In summary, contemporary computing environments are complex. Experiments may have complicated software dependencies with non-trivial interactions, so capturing relevant experimental characteristics is burdensome without automation.
Software Overview
In this section, we begin with an overview of bueno’s core software architecture. We then provide a brief introduction to container technology and motivate its use in bueno. Finally, we summarize bueno’s command-line interface (CLI) and module services.
Core Framework
bueno is an open-source (BSD-3) software
framework written in type-annotated Python 3. Its internal software architecture
is straightforward and organized into three major components: core
,
public
, and service
. The core
component implements the
infrastructure used internally within bueno. The public component, detailed
in Module Services, implements a collection of Python modules made
available to Python programs executed under bueno’s supervision. We call these
programs bueno run scripts, and they are the programmable interface that
drives the bueno framework. Finally, the service
component, detailed in
Command Line Interface Services, implements the infrastructure made
accessible through a CLI that carries out a specific task, for example,
executing a run script.
Use of Container Technology
Container technology has garnered attention recently, especially in cloud and HPC environments. This attention is well-deserved, as this approach has demonstrated broad utility in software development and deployment tasks. In the context of container-enabled experimental reproducibility, we note the following properties that serve our work’s ultimate goal:
Data Encapsulation: Containers offer nearly complete encapsulation of a given software stack. This capability allows researchers the ability to revisit a prior experimental configuration. An example is conducting a post-mortem analysis of saved binary files to understand better the performance characteristics of a previous benchmarking result.
Low-Overhead Execution: The use of a containerized software stack introduces little to no appreciable overhead compared to its non-containerized analog.
Separation of Concerns: Container images can be built, shared, and later augmented to create a new base image, which in turn can be shared and augmented further. This process allows for a separation of concerns among a potentially large conglomerate of multidisciplinary expertise.

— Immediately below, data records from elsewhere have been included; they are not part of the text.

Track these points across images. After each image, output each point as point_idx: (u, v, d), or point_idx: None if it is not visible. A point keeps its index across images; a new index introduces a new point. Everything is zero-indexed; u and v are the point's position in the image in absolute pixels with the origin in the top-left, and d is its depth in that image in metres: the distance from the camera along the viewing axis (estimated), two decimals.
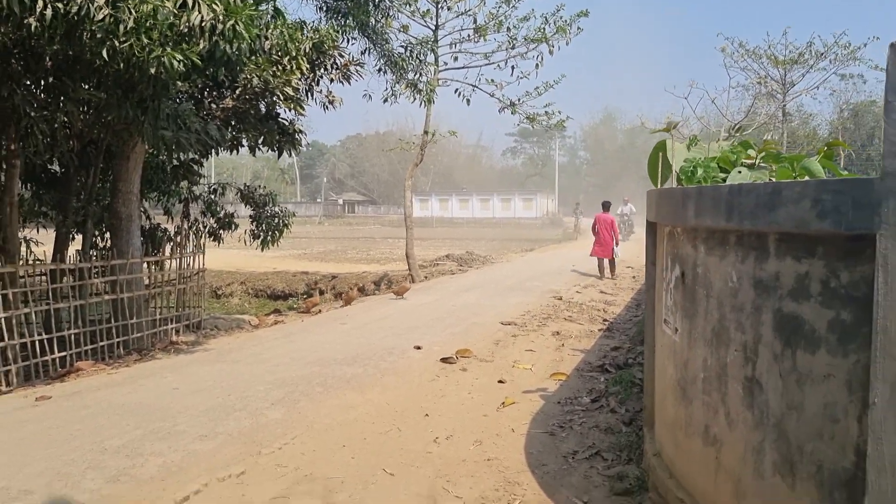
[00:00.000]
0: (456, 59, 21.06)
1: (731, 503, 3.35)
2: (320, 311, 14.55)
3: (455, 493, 4.94)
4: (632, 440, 5.87)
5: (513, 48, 20.35)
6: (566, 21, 19.93)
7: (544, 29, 19.96)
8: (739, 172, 4.17)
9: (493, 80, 20.78)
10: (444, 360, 9.10)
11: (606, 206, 20.17)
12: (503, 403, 7.16)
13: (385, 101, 19.33)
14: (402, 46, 18.87)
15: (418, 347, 9.97)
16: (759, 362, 3.10)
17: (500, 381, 8.10)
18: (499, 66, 20.74)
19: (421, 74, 19.10)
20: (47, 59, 7.95)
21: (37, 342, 9.11)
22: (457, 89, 20.62)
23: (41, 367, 9.09)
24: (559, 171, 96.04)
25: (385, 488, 5.07)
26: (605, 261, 19.35)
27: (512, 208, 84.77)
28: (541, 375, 8.41)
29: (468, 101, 20.61)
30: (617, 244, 19.32)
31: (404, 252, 21.72)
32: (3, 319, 8.62)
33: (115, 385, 8.25)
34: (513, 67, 20.27)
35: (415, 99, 18.83)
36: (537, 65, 20.09)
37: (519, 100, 21.12)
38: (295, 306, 19.03)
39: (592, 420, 6.59)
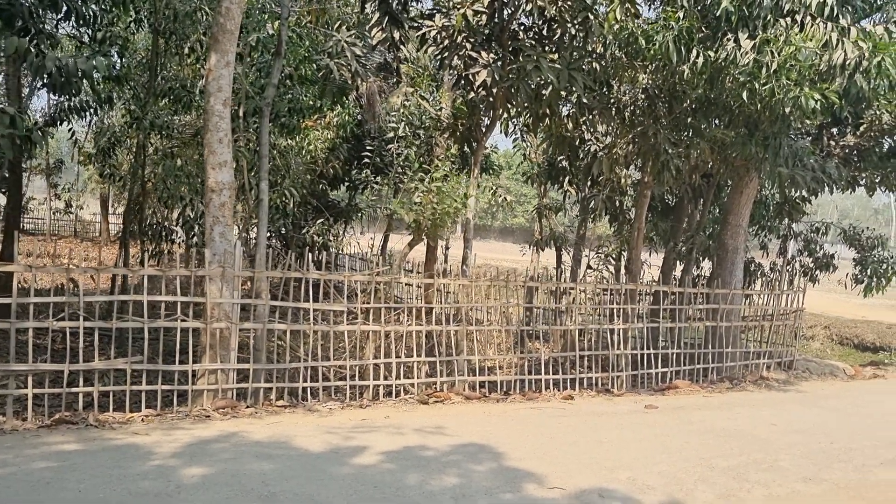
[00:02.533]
0: None
1: None
2: None
3: None
4: None
5: None
6: None
7: None
8: None
9: None
10: None
11: None
12: None
13: None
14: None
15: None
16: None
17: None
18: None
19: None
20: (687, 102, 8.76)
21: (640, 356, 10.04)
22: None
23: (643, 378, 10.00)
24: None
25: None
26: None
27: None
28: None
29: None
30: None
31: None
32: (621, 331, 9.76)
33: (712, 408, 8.68)
34: None
35: None
36: None
37: None
38: (888, 361, 17.23)
39: None
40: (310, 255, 8.45)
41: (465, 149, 10.56)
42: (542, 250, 12.18)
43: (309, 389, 7.79)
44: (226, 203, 7.15)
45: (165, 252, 11.49)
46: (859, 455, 6.92)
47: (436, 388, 8.49)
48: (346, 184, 15.85)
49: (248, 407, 7.16)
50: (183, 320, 7.07)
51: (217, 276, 7.11)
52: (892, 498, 5.80)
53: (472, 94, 8.73)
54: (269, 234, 14.21)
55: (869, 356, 19.18)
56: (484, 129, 9.41)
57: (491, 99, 8.68)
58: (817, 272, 13.96)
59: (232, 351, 7.23)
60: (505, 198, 13.03)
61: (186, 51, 10.59)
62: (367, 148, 13.69)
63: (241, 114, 9.17)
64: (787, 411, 8.72)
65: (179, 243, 11.82)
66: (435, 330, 8.59)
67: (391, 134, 12.18)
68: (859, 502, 5.68)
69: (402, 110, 11.94)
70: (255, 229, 8.89)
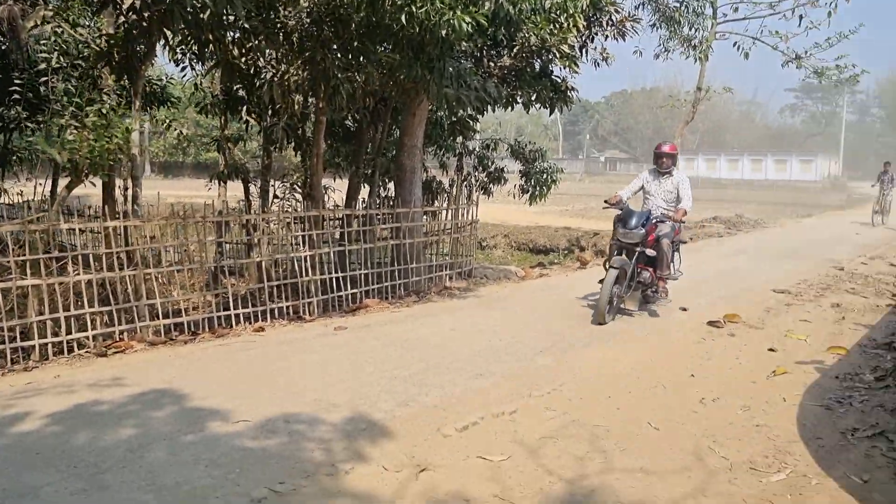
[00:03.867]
0: (736, 9, 19.96)
1: None
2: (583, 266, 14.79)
3: (721, 454, 4.96)
4: None
5: None
6: None
7: None
8: None
9: (777, 32, 19.39)
10: (710, 323, 8.95)
11: None
12: (774, 372, 6.94)
13: (657, 57, 18.86)
14: (678, 0, 18.19)
15: (684, 309, 9.87)
16: None
17: (770, 350, 7.82)
18: (784, 15, 19.28)
19: (697, 29, 18.31)
20: (353, 25, 8.83)
21: (332, 279, 10.24)
22: (735, 42, 19.51)
23: (336, 301, 10.23)
24: (846, 130, 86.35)
25: (650, 441, 5.22)
26: None
27: (788, 170, 78.15)
28: (816, 348, 7.98)
29: (747, 54, 19.42)
30: None
31: None
32: (307, 258, 9.83)
33: (398, 322, 9.14)
34: (801, 17, 18.75)
35: (689, 55, 18.16)
36: (830, 13, 18.36)
37: (806, 52, 19.56)
38: (556, 261, 19.40)
39: (876, 399, 6.19)
40: None
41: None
42: (225, 183, 11.77)
43: None
44: None
45: None
46: (522, 348, 7.73)
47: (116, 338, 7.96)
48: None
49: None
50: None
51: None
52: (543, 379, 6.59)
53: (123, 19, 8.03)
54: None
55: (541, 258, 21.45)
56: (142, 58, 8.71)
57: (145, 24, 8.02)
58: (491, 185, 15.08)
59: None
60: (181, 132, 12.35)
61: None
62: (16, 82, 12.09)
63: None
64: (464, 317, 9.44)
65: None
66: (108, 277, 7.98)
67: (43, 66, 10.81)
68: (520, 387, 6.36)
69: (52, 38, 10.62)
70: None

In summary, container technology is a promising avenue for capturing relevant features that define a sufficiently precise experiment. For this reason, bueno implements features that make use of containers to improve the likelihood of experimental reproducibility. Currently, bueno supports unprivileged container activation through Charliecloud.

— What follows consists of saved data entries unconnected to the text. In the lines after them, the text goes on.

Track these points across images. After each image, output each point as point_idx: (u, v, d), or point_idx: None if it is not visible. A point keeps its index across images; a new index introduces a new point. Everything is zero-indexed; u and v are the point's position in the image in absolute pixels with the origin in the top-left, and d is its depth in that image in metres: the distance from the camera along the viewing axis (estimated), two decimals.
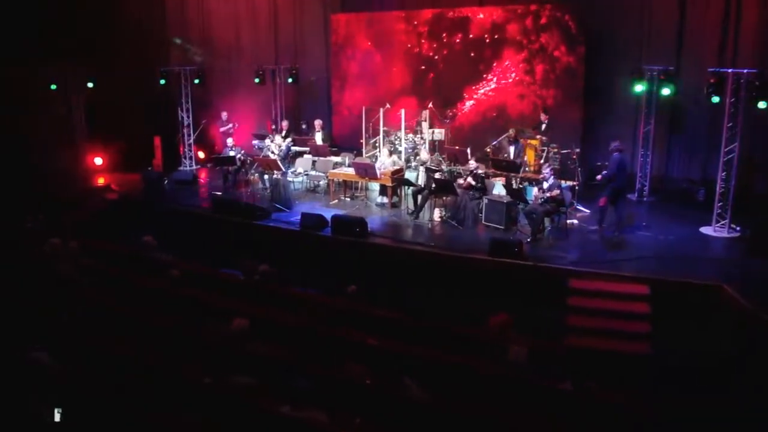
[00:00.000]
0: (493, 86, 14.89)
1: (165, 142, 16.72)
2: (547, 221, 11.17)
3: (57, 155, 14.78)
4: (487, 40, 14.76)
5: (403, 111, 13.68)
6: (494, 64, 14.78)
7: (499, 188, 12.25)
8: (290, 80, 16.53)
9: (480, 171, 12.08)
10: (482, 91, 14.98)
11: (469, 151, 12.98)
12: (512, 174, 12.32)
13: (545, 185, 11.06)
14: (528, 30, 14.30)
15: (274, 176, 13.36)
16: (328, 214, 11.76)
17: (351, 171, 13.19)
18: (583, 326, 8.73)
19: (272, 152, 14.07)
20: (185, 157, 17.02)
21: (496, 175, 12.63)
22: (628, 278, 9.26)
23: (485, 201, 11.72)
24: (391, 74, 16.05)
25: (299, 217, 11.82)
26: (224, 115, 16.18)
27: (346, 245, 11.08)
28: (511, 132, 12.93)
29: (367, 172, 12.68)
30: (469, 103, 15.20)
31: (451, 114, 15.23)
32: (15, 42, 14.09)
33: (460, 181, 12.09)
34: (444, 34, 15.27)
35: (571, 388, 5.47)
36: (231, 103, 16.94)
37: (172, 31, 17.99)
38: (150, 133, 16.64)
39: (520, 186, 12.19)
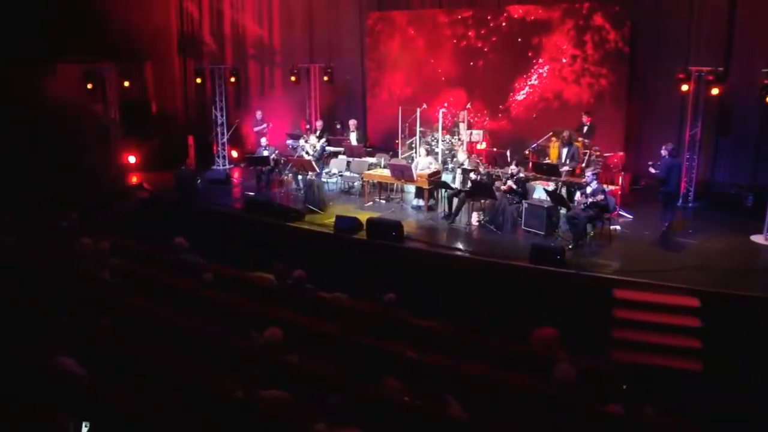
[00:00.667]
0: (546, 69, 14.44)
1: (198, 141, 16.66)
2: (589, 227, 10.78)
3: (91, 153, 14.75)
4: (533, 18, 14.39)
5: (440, 111, 13.36)
6: (543, 45, 14.32)
7: (539, 192, 11.85)
8: (325, 79, 16.33)
9: (521, 175, 11.72)
10: (535, 76, 14.56)
11: (508, 153, 12.61)
12: (553, 178, 11.91)
13: (588, 190, 10.64)
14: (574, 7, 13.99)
15: (308, 177, 13.17)
16: (362, 216, 11.51)
17: (386, 172, 12.94)
18: (628, 340, 8.36)
19: (306, 152, 13.90)
20: (218, 157, 16.93)
21: (536, 179, 12.21)
22: (676, 289, 8.81)
23: (525, 205, 11.35)
24: (435, 64, 15.66)
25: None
26: (258, 114, 16.02)
27: (379, 249, 10.82)
28: (565, 134, 12.33)
29: (403, 173, 12.40)
30: (522, 92, 14.75)
31: (501, 108, 14.84)
32: (50, 40, 14.10)
33: (502, 186, 11.70)
34: (489, 17, 14.90)
35: (623, 411, 5.12)
36: (265, 103, 16.80)
37: (207, 30, 17.91)
38: (184, 131, 16.60)
39: (563, 190, 11.75)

Command Line Interface Services
CLI services are currently made available through bueno’s run
command. The
run
service coordinates container image activation and the execution of
bueno run scripts, a programmatic description of the steps required to conduct a
computer system benchmarking experiment. Currently, there are two image
activators implemented in bueno: charliecloud
and none
. The former uses
Charliecloud to activate a given container image. The latter is a pass-through
to the host, which offers a lower degree of reproducibility when compared to the
former.
Module Services
Because of the diversity among computer platforms, system software, and programs
of interest, program execution and subsequent analysis of their generated
outputs are expressed through Python programs executed by bueno’s run
service. A collection of Python utility modules is made available to these
programs to aid in conducting benchmarking activities. Example functionality
includes command dispatch to the host or container, logging, data asset
agglomeration, concise expression of structured experimental inputs, and
programmable pre- and post-experiment actions.